### [YOUR INSTRUCTIONS]
Reproduce the entries in full, with no changes.

[Stored data entries]
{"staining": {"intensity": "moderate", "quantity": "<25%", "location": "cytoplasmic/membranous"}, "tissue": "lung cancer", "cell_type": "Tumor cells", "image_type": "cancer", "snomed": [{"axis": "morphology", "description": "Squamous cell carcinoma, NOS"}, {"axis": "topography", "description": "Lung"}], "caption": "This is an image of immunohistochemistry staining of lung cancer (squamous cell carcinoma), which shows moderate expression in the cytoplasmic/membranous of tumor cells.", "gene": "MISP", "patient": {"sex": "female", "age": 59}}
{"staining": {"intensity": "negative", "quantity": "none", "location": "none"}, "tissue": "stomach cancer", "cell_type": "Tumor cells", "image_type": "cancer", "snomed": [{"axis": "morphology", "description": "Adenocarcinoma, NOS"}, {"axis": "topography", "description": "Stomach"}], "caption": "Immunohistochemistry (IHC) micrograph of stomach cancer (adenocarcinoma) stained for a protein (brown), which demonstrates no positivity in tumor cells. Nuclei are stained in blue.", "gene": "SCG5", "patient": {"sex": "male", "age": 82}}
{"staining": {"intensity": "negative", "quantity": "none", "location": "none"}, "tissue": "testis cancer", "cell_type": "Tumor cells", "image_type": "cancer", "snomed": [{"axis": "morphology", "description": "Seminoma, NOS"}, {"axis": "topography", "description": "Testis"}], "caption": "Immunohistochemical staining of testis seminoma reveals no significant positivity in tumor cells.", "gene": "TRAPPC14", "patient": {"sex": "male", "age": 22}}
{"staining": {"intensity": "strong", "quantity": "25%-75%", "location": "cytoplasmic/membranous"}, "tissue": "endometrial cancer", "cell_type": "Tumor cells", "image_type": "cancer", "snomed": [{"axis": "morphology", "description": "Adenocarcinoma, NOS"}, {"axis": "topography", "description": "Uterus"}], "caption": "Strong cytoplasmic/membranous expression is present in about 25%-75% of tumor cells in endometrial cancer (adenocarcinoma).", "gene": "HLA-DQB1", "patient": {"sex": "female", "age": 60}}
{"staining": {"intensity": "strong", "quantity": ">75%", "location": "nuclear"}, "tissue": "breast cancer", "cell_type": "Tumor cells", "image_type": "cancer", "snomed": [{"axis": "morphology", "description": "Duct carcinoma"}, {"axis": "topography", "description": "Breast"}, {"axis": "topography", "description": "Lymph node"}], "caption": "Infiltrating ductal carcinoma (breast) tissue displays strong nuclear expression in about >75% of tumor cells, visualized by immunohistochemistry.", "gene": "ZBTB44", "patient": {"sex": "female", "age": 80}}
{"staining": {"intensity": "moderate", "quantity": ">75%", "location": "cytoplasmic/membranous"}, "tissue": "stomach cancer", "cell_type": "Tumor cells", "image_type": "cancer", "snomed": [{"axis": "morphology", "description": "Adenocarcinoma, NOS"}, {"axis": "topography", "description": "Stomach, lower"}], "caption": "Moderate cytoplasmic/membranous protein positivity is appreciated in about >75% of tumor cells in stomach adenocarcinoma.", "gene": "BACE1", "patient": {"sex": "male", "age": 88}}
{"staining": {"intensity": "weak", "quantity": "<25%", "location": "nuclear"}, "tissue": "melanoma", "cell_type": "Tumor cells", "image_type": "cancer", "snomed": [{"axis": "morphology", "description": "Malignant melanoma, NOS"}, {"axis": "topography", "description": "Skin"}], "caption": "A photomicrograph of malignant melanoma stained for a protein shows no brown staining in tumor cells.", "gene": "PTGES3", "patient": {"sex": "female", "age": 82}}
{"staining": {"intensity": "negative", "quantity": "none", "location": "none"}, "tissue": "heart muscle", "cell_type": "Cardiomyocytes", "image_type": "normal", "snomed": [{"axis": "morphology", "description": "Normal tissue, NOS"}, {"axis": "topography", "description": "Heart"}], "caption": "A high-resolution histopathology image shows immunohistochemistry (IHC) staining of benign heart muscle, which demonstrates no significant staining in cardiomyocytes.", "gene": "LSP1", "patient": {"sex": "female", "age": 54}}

### [FINISHED TASK]
{"staining": {"intensity": "moderate", "quantity": "<25%", "location": "cytoplasmic/membranous"}, "tissue": "lung cancer", "cell_type": "Tumor cells", "image_type": "cancer", "snomed": [{"axis": "morphology", "description": "Squamous cell carcinoma, NOS"}, {"axis": "topography", "description": "Lung"}], "caption": "This is an image of immunohistochemistry staining of lung cancer (squamous cell carcinoma), which shows moderate expression in the cytoplasmic/membranous of tumor cells.", "gene": "MISP", "patient": {"sex": "female", "age": 59}}
{"staining": {"intensity": "negative", "quantity": "none", "location": "none"}, "tissue": "stomach cancer", "cell_type": "Tumor cells", "image_type": "cancer", "snomed": [{"axis": "morphology", "description": "Adenocarcinoma, NOS"}, {"axis": "topography", "description": "Stomach"}], "caption": "Immunohistochemistry (IHC) micrograph of stomach cancer (adenocarcinoma) stained for a protein (brown), which demonstrates no positivity in tumor cells. Nuclei are stained in blue.", "gene": "SCG5", "patient": {"sex": "male", "age": 82}}
{"staining": {"intensity": "negative", "quantity": "none", "location": "none"}, "tissue": "testis cancer", "cell_type": "Tumor cells", "image_type": "cancer", "snomed": [{"axis": "morphology", "description": "Seminoma, NOS"}, {"axis": "topography", "description": "Testis"}], "caption": "Immunohistochemical staining of testis seminoma reveals no significant positivity in tumor cells.", "gene": "TRAPPC14", "patient": {"sex": "male", "age": 22}}
{"staining": {"intensity": "strong", "quantity": "25%-75%", "location": "cytoplasmic/membranous"}, "tissue": "endometrial cancer", "cell_type": "Tumor cells", "image_type": "cancer", "snomed": [{"axis": "morphology", "description": "Adenocarcinoma, NOS"}, {"axis": "topography", "description": "Uterus"}], "caption": "Strong cytoplasmic/membranous expression is present in about 25%-75% of tumor cells in endometrial cancer (adenocarcinoma).", "gene": "HLA-DQB1", "patient": {"sex": "female", "age": 60}}
{"staining": {"intensity": "strong", "quantity": ">75%", "location": "nuclear"}, "tissue": "breast cancer", "cell_type": "Tumor cells", "image_type": "cancer", "snomed": [{"axis": "morphology", "description": "Duct carcinoma"}, {"axis": "topography", "description": "Breast"}, {"axis": "topography", "description": "Lymph node"}], "caption": "Infiltrating ductal carcinoma (breast) tissue displays strong nuclear expression in about >75% of tumor cells, visualized by immunohistochemistry.", "gene": "ZBTB44", "patient": {"sex": "female", "age": 80}}
{"staining": {"intensity": "moderate", "quantity": ">75%", "location": "cytoplasmic/membranous"}, "tissue": "stomach cancer", "cell_type": "Tumor cells", "image_type": "cancer", "snomed": [{"axis": "morphology", "description": "Adenocarcinoma, NOS"}, {"axis": "topography", "description": "Stomach, lower"}], "caption": "Moderate cytoplasmic/membranous protein positivity is appreciated in about >75% of tumor cells in stomach adenocarcinoma.", "gene": "BACE1", "patient": {"sex": "male", "age": 88}}
{"staining": {"intensity": "weak", "quantity": "<25%", "location": "nuclear"}, "tissue": "melanoma", "cell_type": "Tumor cells", "image_type": "cancer", "snomed": [{"axis": "morphology", "description": "Malignant melanoma, NOS"}, {"axis": "topography", "description": "Skin"}], "caption": "A photomicrograph of malignant melanoma stained for a protein shows no brown staining in tumor cells.", "gene": "PTGES3", "patient": {"sex": "female", "age": 82}}
{"staining": {"intensity": "negative", "quantity": "none", "location": "none"}, "tissue": "heart muscle", "cell_type": "Cardiomyocytes", "image_type": "normal", "snomed": [{"axis": "morphology", "description": "Normal tissue, NOS"}, {"axis": "topography", "description": "Heart"}], "caption": "A high-resolution histopathology image shows immunohistochemistry (IHC) staining of benign heart muscle, which demonstrates no significant staining in cardiomyocytes.", "gene": "LSP1", "patient": {"sex": "female", "age": 54}}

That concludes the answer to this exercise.